[Exercise passage Boundary: Start]

[ovs-dev] [PATCH v4 6/6] Classifier: Track address prefixes.
Ben Pfaff
blp at nicira.com
Tue Dec 3 22:58:47 UTC 2013
On Tue, Nov 26, 2013 at 11:24:52AM -0800, Jarno Rajahalme wrote:
> Add a prefix tree (trie) structure for tracking the used address
> space, enabling skipping classifier tables containing longer masks
> than necessary for an address field value in a flow being classified.
> This enables less unwildcarding for datapath flows in parts of the
> address space without host routes.
>
> Trie lookup is interwoven to the staged lookup, so that a trie is
> searched only when the configured trie field field becomes relevant
> for the lookup. The trie lookup results are retained so that each
> trie is checked at most once for each classifier lookup.
>
> This implementation tracks the number of rules at each address prefix
> for the whole classifier. More aggressive table skipping would be
> possible by maintaining lists of tables that have prefixes at the
> lengths encountered on tree traversal, or by maintaining separate
> tries for subsets of rules separated by metadata fields.

[Exercise passage Boundary: End]

> _Task set_:
**a)** In the classifier patch message, how many times is each trie checked per classifier lookup?
**b)** Carry the classifier patch message on past its final sentence.
The data has nothing to do with this exercise.

[Data below Boundary: Start]

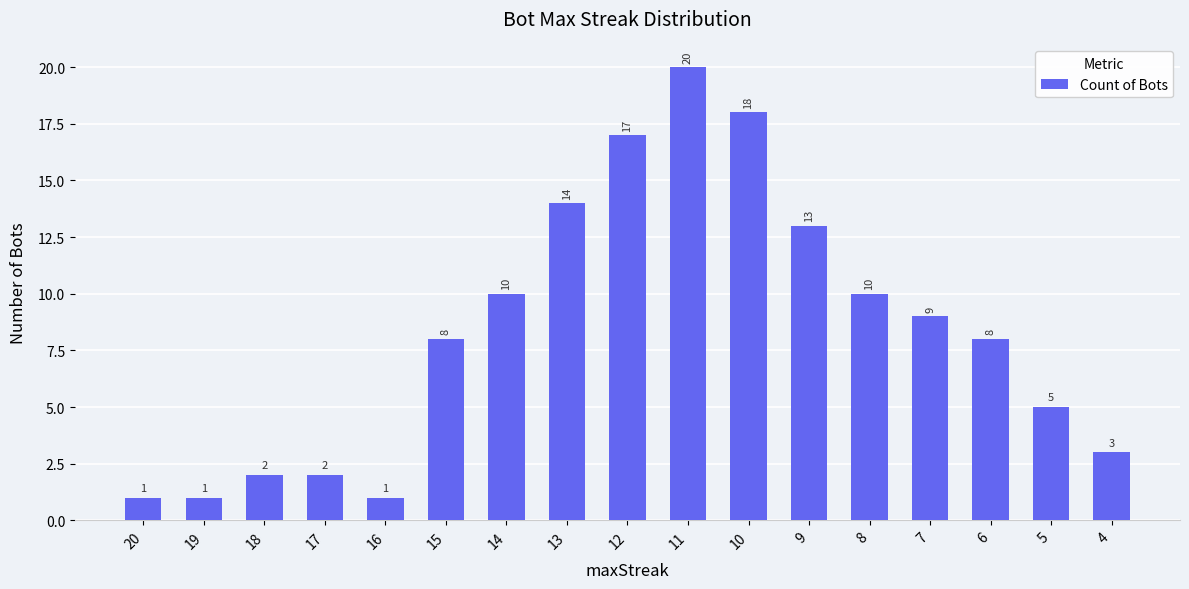

What is the change in value from 13 to 6?

-6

[Data below Boundary: End]

> _Answers in order_:
**a)** At most once.

**b)**
>
> Prefix tracking is configured via OVSDB. A new column "fieldspec" is
> added to the database table "Flow_Table". "fieldspec" is a string map
> with only the "prefix" key defined so far (other keys can be added in
> future):
>
> "prefix" A comma separated list of field names for which prefix
> lookup should be used.
>
> As of now, the fields for which prefix lookup can be enabled are:
> - tun_id, tun_src, tun_dst
> - metadata
> - nw_src, nw_dst (or aliases ip_src and ip_dst)
> - ipv6_src, ipv6_dst
>
> There is a maximum number of fields that can be enabled for any one
> flow table. Currently this limit is 3.
>
> Examples:
>
> ovs-vsctl set Bridge br0 flow_tables:0=@N1 -- \
> --id=@N1 create Flow_Table name=table0
> ovs-vsctl set Bridge br0 flow_tables:1=@N1 -- \
> --id=@N1 create Flow_Table name=table1
>
> ovs-vsctl set Flow_Table table0 fieldspec:prefix=tun_id
> ovs-vsctl set Flow_Table table1 fieldspec:prefix=ip_dst,ip_src
>
> ovs-vsctl remove Flow_Table table1 fieldspec prefix
>
> Signed-off-by: Jarno Rajahalme <jrajahalme at nicira.com>
Here are some preliminary comments. I think I'd like a v5, if you're
OK with that.
Bugs (?)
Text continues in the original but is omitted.